▸ STATED EXERCISE 1
Could you return the part of the wellbore figure descriptions starting with "FIGS. 6A and" and going on through "a single zone.", word for word?

▸ EXCERPTED PASSAGE
········
FIG. 5B is another side view of the wellbore of FIG. 5A. Here, the wellbore has received a first perforating gun assembly. The perforating gun assembly is being pumped down the wellbore.

FIG. 5C is another side view of the wellbore of FIG. 5A. Here, the first perforating gun assembly has fallen into the wellbore to a position adjacent zone of interest “A.”

FIG. 5D is another side view of the wellbore of FIG. 5A. Here, charges of the first perforating gun assembly have been detonated, causing the perforating gun of the perforating gun assembly to fire. The casing along the zone of interest “A” has been perforated.

FIG. 5E is yet another side view of the wellbore of FIG. 5A. Here, fluid is being injected into the wellbore under high pressure, causing the rock matrix within the zone of interest “A” to be fractured.

FIG. 5F is yet another side view of the wellbore of FIG. 5A. Here, the wellbore has received a second perforating gun assembly. In addition, ball sealers have been dropped into the wellbore ahead of the second perforating gun assembly.

FIG. 5G is still another side view of the wellbore of FIG. 5A. Here, the second fracturing plug assembly has fallen into the wellbore to a position adjacent the zone of interest “B.” In addition, the ball sealers have plugged the newly-formed perforations along the zone of interest “A.”

FIG. 5H is another side view of the wellbore of FIG. 5A. Here, the charges of the second perforating gun assembly have been detonated, causing the perforating gun of the perforating gun assembly to fire. The casing along the zone of interest “B” has been perforated. Zone “B” is above zone of interest “A.” In addition, fluid is being injected into the wellbore under high pressure, causing the rock matrix within the zone of interest “B” to be fractured.

FIG. 5I provides a final side view of the wellbore of FIG. 5A. Here, the production casing has been perforated along zone of interest “C.” Multiple sets of perforations are seen. In addition, formation fractures have been formed in the subsurface along zone “C.” The ball sealers have been flowed back to the surface.

FIGS. 6A and 6B present side views of a lower portion of a wellbore receiving an integrated tool assembly for performing a wellbore operation. The wellbore is being completed in a single zone.
········
▸ RECORDS FOR PROCESSING
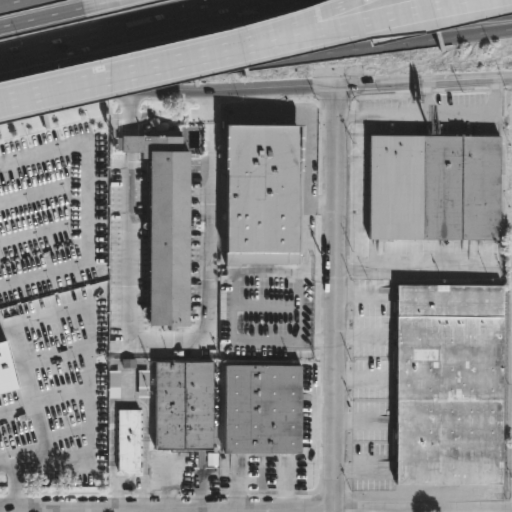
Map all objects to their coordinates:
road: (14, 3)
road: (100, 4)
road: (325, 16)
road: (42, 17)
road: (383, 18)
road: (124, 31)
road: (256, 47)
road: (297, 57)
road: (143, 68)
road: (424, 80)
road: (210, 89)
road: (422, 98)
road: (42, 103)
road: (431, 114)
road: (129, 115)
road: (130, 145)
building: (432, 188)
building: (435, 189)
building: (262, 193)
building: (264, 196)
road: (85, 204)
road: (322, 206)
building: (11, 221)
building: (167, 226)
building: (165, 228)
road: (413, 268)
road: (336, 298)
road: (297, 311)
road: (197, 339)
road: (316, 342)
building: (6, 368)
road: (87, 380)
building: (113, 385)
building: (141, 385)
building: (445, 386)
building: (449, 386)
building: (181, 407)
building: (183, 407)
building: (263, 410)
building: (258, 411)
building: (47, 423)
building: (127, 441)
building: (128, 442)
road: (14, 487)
········
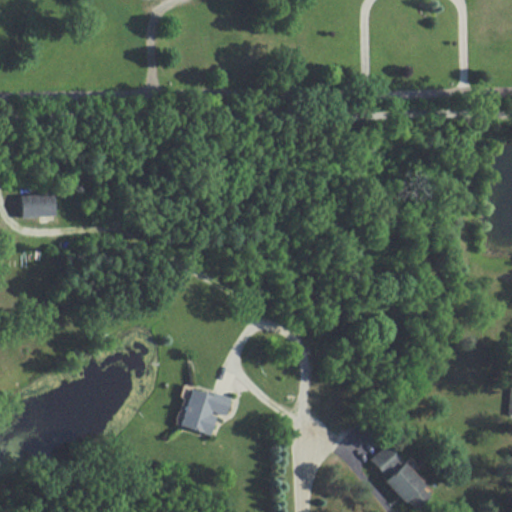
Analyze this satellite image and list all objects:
········
▸ STATED EXERCISE 2
Can you retype only the lines of the records starting with the line with "Map all objects" and going on through the line with "road: (14, 487)", both of those lines included, with no changes?

▸ WORKED ANSWER 1
FIGS. 6A and 6B present side views of a lower portion of a wellbore receiving an integrated tool assembly for performing a wellbore operation. The wellbore is being completed in a single zone.

▸ WORKED ANSWER 2
Map all objects to their coordinates:
road: (14, 3)
road: (100, 4)
road: (325, 16)
road: (42, 17)
road: (383, 18)
road: (124, 31)
road: (256, 47)
road: (297, 57)
road: (143, 68)
road: (424, 80)
road: (210, 89)
road: (422, 98)
road: (42, 103)
road: (431, 114)
road: (129, 115)
road: (130, 145)
building: (432, 188)
building: (435, 189)
building: (262, 193)
building: (264, 196)
road: (85, 204)
road: (322, 206)
building: (11, 221)
building: (167, 226)
building: (165, 228)
road: (413, 268)
road: (336, 298)
road: (297, 311)
road: (197, 339)
road: (316, 342)
building: (6, 368)
road: (87, 380)
building: (113, 385)
building: (141, 385)
building: (445, 386)
building: (449, 386)
building: (181, 407)
building: (183, 407)
building: (263, 410)
building: (258, 411)
building: (47, 423)
building: (127, 441)
building: (128, 442)
road: (14, 487)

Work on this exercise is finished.